I’d like you to think for a moment about an important person in your life that you may be avoiding having ‘that’ conversation with, it may be your partner, your work colleague or a friend.
Remember, you and the other person use different context filter grids and working through likely assumptions that may have been made is essential to improving our ability to handle conversations. All Courageous Conversations starts will self-enquiry, which follows the WOW approach:
Without an overlay of our assumptions, what actually happened and how does that make you feel? Who else is it effecting – family/work colleagues?

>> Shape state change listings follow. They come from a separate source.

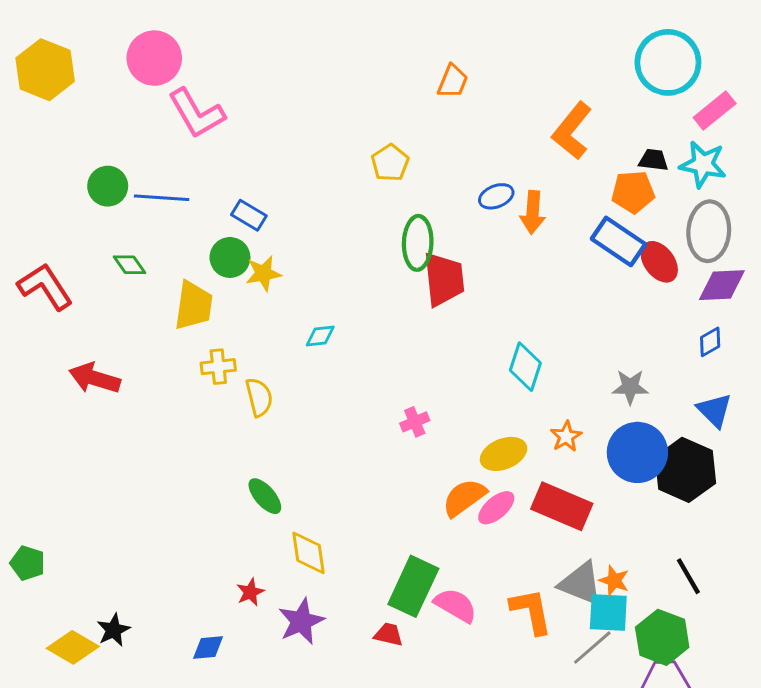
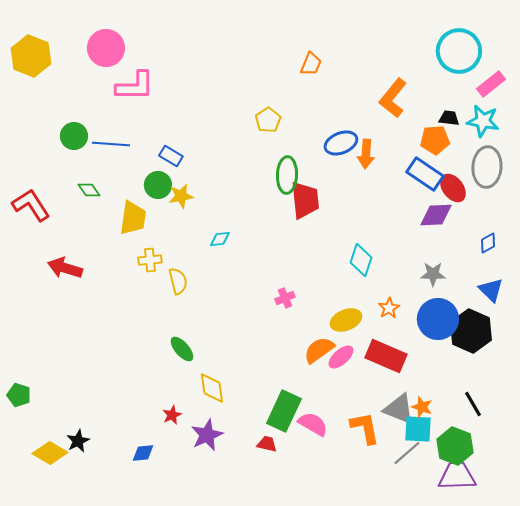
pink L-shape: (196, 113) -> (135, 86), turned -60
blue ellipse: (496, 196) -> (341, 143), size x1.4
purple diamond: (722, 285) -> (436, 215), moved

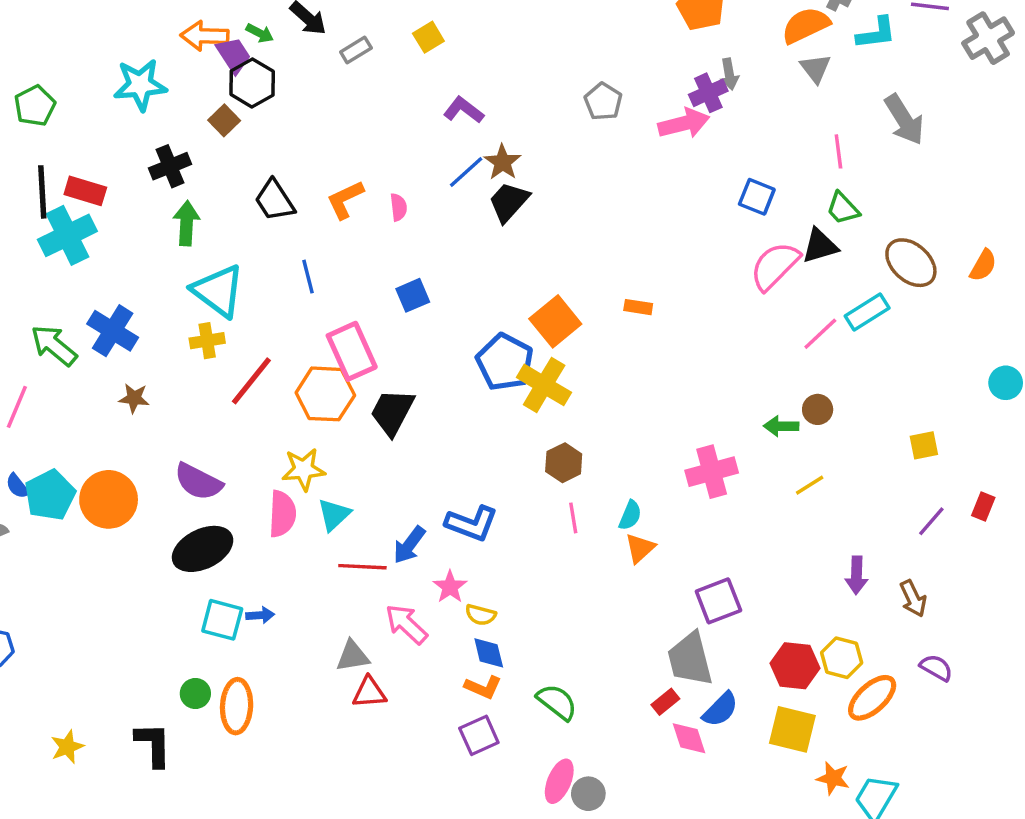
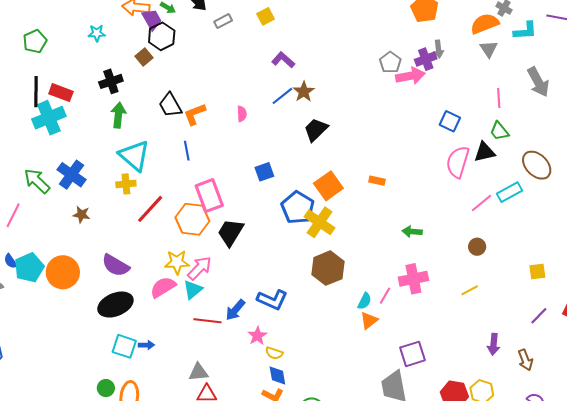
cyan star: (140, 85) -> (97, 33), size x0.6
gray pentagon: (603, 102) -> (390, 62), moved
orange L-shape: (345, 200) -> (195, 114), moved
black trapezoid: (509, 202) -> (316, 130), moved
pink semicircle: (775, 266) -> (458, 162), turned -32
blue square: (413, 295) -> (264, 172), moved
green arrow: (781, 426) -> (412, 232), moved
brown hexagon: (564, 463) -> (328, 268), size x1.5
pink semicircle: (282, 514) -> (163, 287), turned -128
pink line: (573, 518) -> (385, 296), moved, turned 36
pink arrow: (406, 624) -> (200, 268), moved, turned 88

How might you have contributed to this situation? Something you did/did not say or do?
Win-win it for you and the other person
When it’s resolved, what positive implication will it have for you/other person and family or work? How does it make you feel? Who else will benefit from this resolution – family/work colleagues? Once you are clear on where you stand with this issue, is there someone you need to have a courageous conversation with? Is there anyone who can influence the desired outcome? Before you start your courageous conversation with this person, do bear the following in mind:
Tip 1 – park your emotions on the shelf. If you are in an emotional state, this is not the time to have the conversation… WAIT. Instead come from a place of curiosity.
Tip 2 – Have the end in sight. What is it you want to achieve in this conversation?
Tip 3 – Be patient and Listen. Slow the conversation down. And listen. We all like to be heard – really heard. They may well have insights you hadn’t counted on.
Courageous conversations can enhance your working relationship. Making room for courageous conversations can deepen that connection, communication and collaboration.
Communication is vital in all aspects of work. When communicating – not only in presentations but on a day-to-day basis with work colleagues, be crystal clear. Where it is appropriate, seek clarification that what you meant was actually what was understood! “Let me clarify, I’m not sure I explained well. What did you hear me say?”
The skill of Enquiry is necessary to identify needs for collaboration among interdependent work units and to facilitate such collaboration. In the role of leader or manager, it is needed to create the relationships and the climate that will promote open communication.
Teams at work often consist of a variety of conflicting personalities and styles. Getting to a point where a team can collaborate and work in harmony can be a challenging task and takes time. Which is why actively encouraging Courageous Conversations and using the art of Enquiry, can help us transform how a team co-operates; to understand as well as to be understood.